A mudança não merece acolhida, anota o relator: “Numa perspectiva constitucional de vedação ao retrocesso, notadamente em tema que engloba os direitos e garantias individuais, possível contrapor a ablação da ‘imunidade parcial’ a valores elementares como a dignidade da pessoa humana, a isonomia e aqueles que também dão azo ao correlato sistema previdenciário. Questão similar, vale dizer, tramita no […] Supremo Tribunal Federal nos autos da ADI nº 6336, rel. Min. Luís Edson Fachin, promovida pela Associação Nacional dos Magistrados da Justiça do Trabalho (Anamatra), ante revogação do §21 do artigo 40 da Constituição da República (pela EC nº 103/2019), dispositivo que continha redação similar àquela do preceito estadual reformulado”.

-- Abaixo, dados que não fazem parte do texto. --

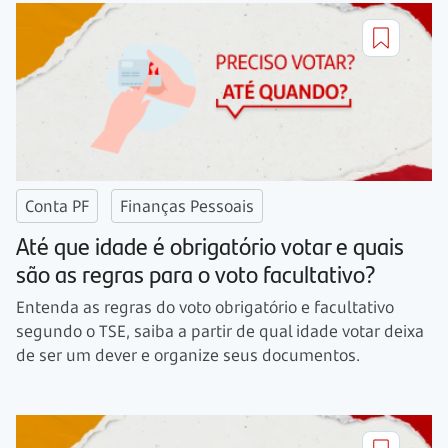
Conta PF
Finanças Pessoais
Até que idade é obrigatório votar e quais
são as regras para o voto facultativo?
Entenda as regras do voto obrigatório e facultativo
segundo o TSE, saiba a partir de qual idade votar deixa
de ser um dever e organize seus documentos.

Tal compreensão de claro retrocesso nos direitos levou Casconi a entender como aceitável a argumentação da ADI e conceder a liminar que suspende o efeito da reforma nos tópicos questionados: “Tais considerações formam, à primeira vista, conglomerado jurídico capaz de enaltecer a relevância da fundamentação externada quanto à alegada falta de convergência constitucional dos dispositivos normativos impugnados. Sob minha ótica, identifica-se, concomitantemente, o periculum in mora consubstanciado no risco de grave dano irreparável, ou de difícil reparação, decorrente da vigência dos atos objeto de sindicância até o exame definitivo da pretensão, especialmente à seara de beneficiários representada pelas entidades promoventes”.

Esse “perigo da demora”, diz ele no seu voto, parece presente também na instituição da contribuição previdenciária “extraordinária” (artigo 9º, § 2º, da LCE 1.012, de 5 de julho de 2007, com redação dada pelo artigo 31 da LCE 1.354, de 6 de março de 2020) criada pela edição do Decreto Estadual nº 65.021, de 19 de junho de 2020, “ato que permitiu a declaração de déficit atuarial do RPPS do Estado em plena situação de pandemia causada pela Covid-19”. Mais uma razão a levá-lo a deferir a liminar requerida pelas entidades sindicais.